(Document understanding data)
○ ○ ○
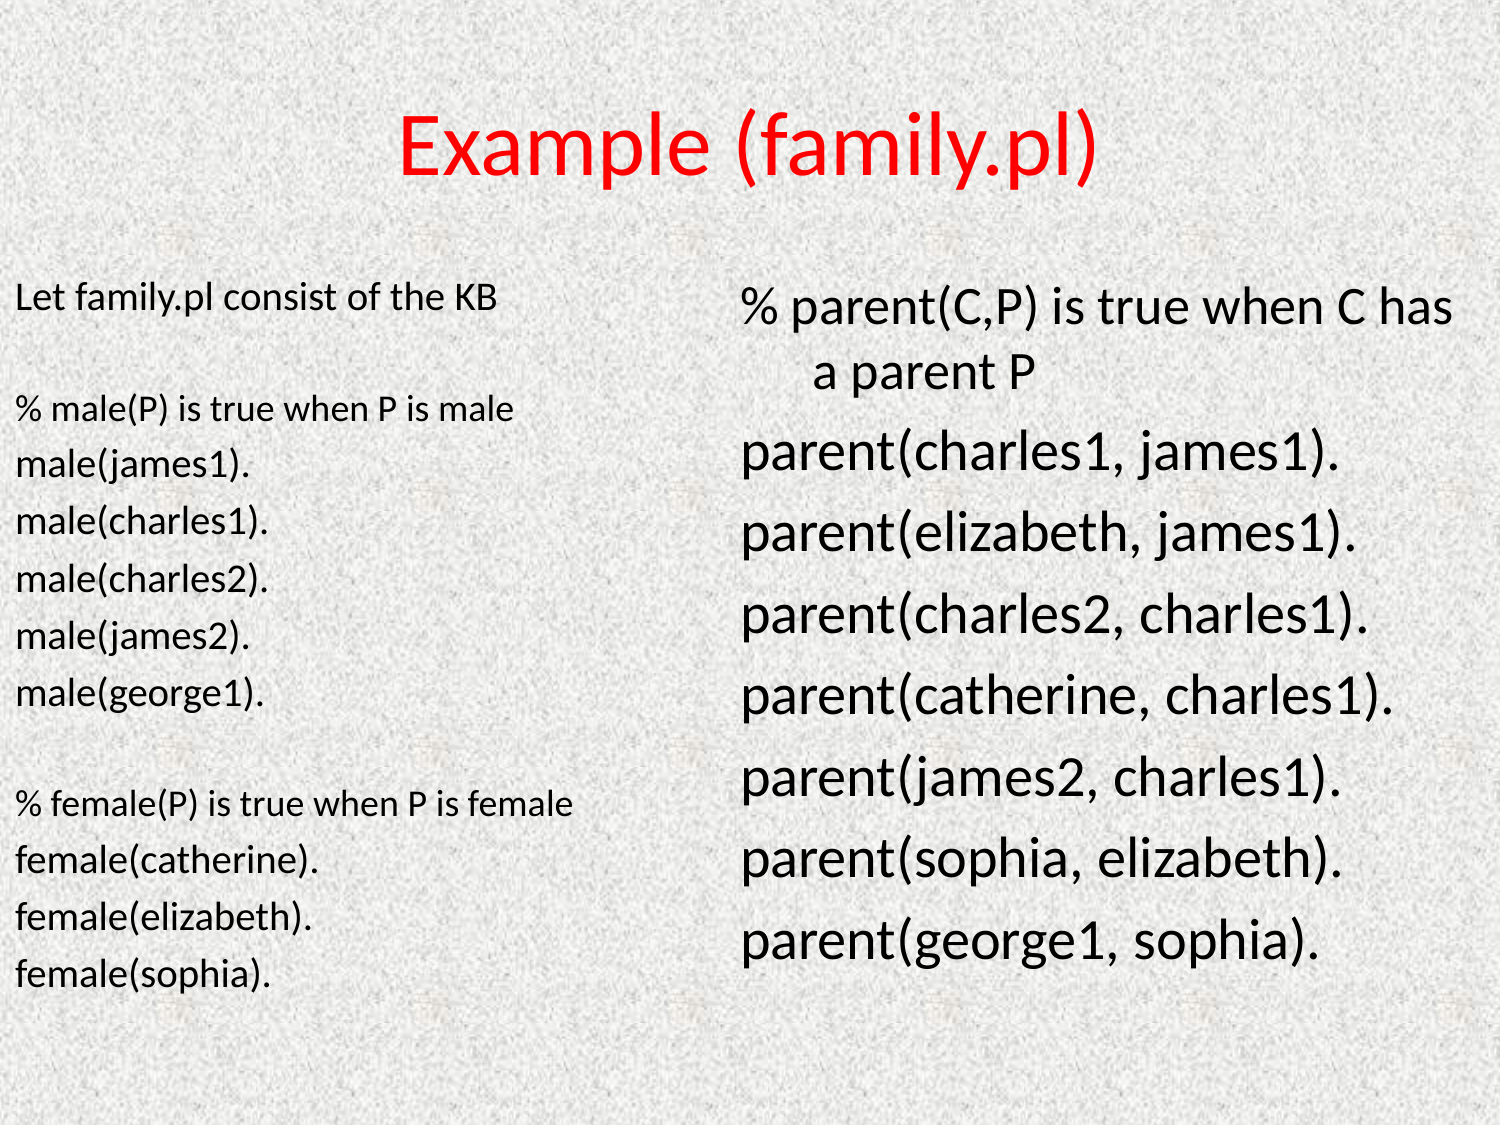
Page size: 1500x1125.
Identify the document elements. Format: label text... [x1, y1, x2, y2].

picture [0, 0, 1500, 1125]
list % parent(C,P) is true when C has a parent P parent(charles1, james1). parent(elizabeth, james1). parent(charles2, charles1). parent(catherine, charles1). parent(james2, charles1). parent(sophia, elizabeth). parent(george1, sophia). [725, 262, 1500, 1005]
title Example (family.pl) [75, 45, 1425, 233]
list Let family.pl consist of the KB % male(P) is true when P is male male(james1). male(charles1). male(charles2). male(james2). male(george1). % female(P) is true when P is female female(catherine). female(elizabeth). female(sophia). [0, 262, 663, 1005]
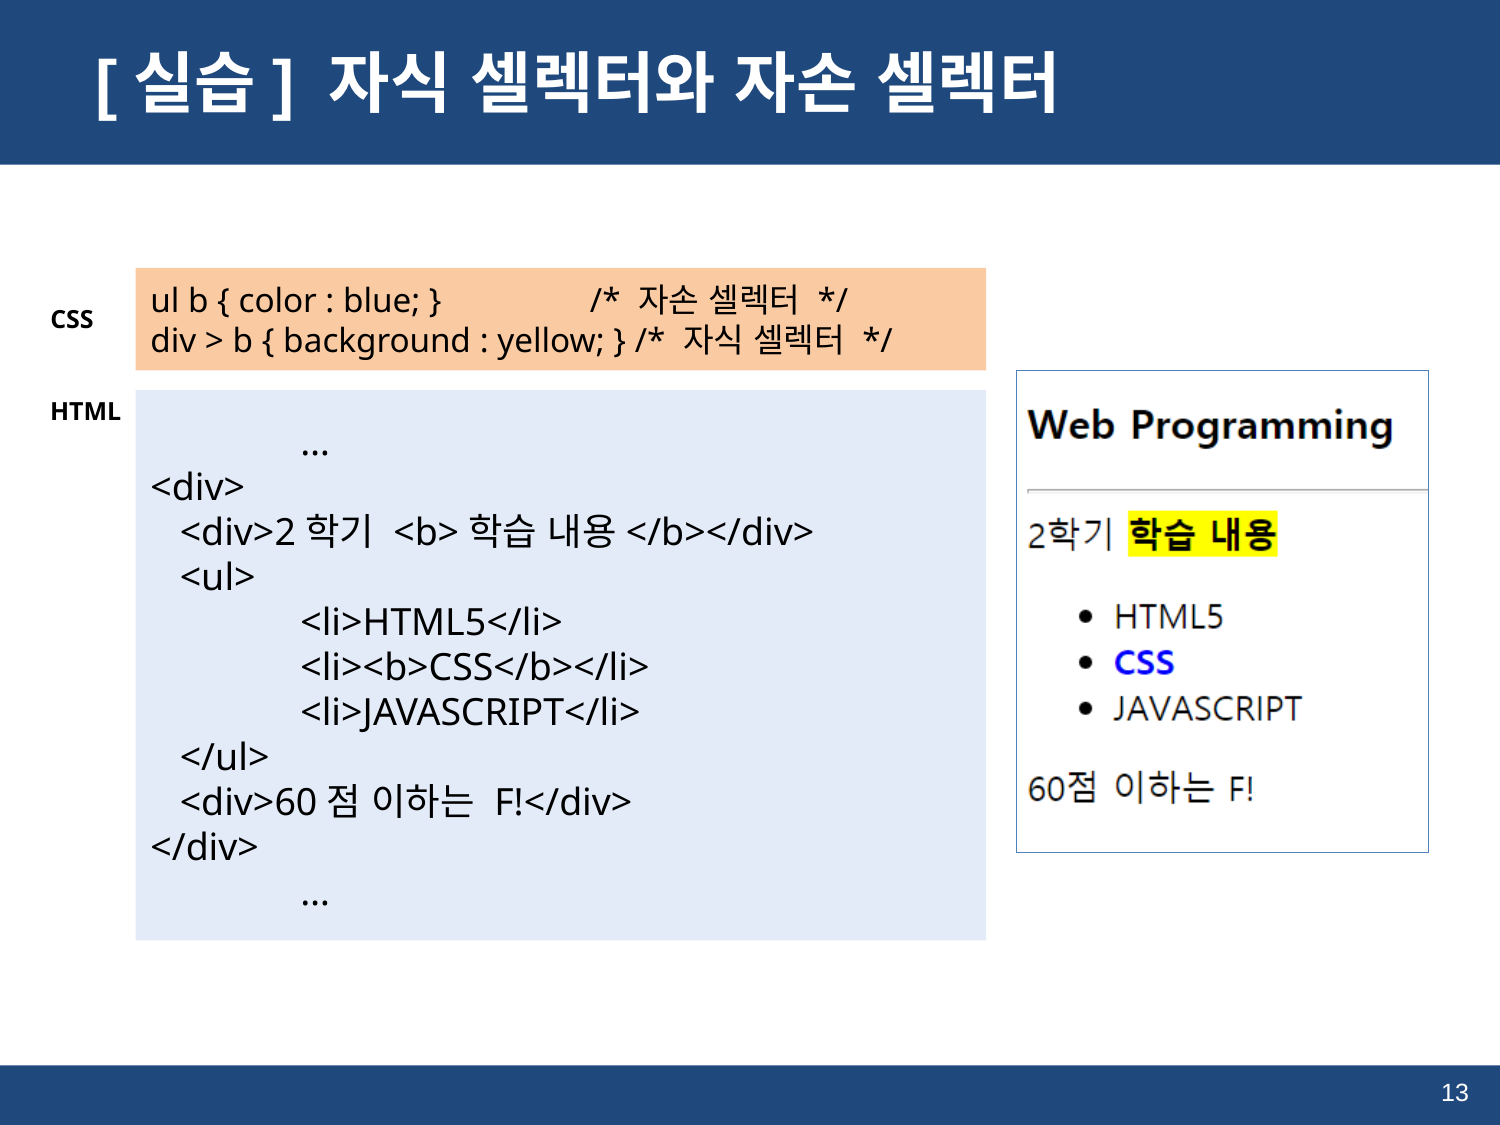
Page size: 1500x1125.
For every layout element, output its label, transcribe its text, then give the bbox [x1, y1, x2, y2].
○ ○ ○
§ WORK REQUEST
Go through the data above and transcribe it in full, omitting any image.

§ TASK RESPONSE
Page size: 1500x1125.
Identify the document elements. Format: label text... [x1, y1, x2, y2].

picture [0, 0, 1500, 1125]
list % parent(C,P) is true when C has a parent P parent(charles1, james1). parent(elizabeth, james1). parent(charles2, charles1). parent(catherine, charles1). parent(james2, charles1). parent(sophia, elizabeth). parent(george1, sophia). [725, 262, 1500, 1005]
title Example (family.pl) [75, 45, 1425, 233]
list Let family.pl consist of the KB % male(P) is true when P is male male(james1). male(charles1). male(charles2). male(james2). male(george1). % female(P) is true when P is female female(catherine). female(elizabeth). female(sophia). [0, 262, 663, 1005]
Page size: 1500x1125.
For every layout element, output its label, transcribe its text, then give the bbox [x1, y1, x2, y2].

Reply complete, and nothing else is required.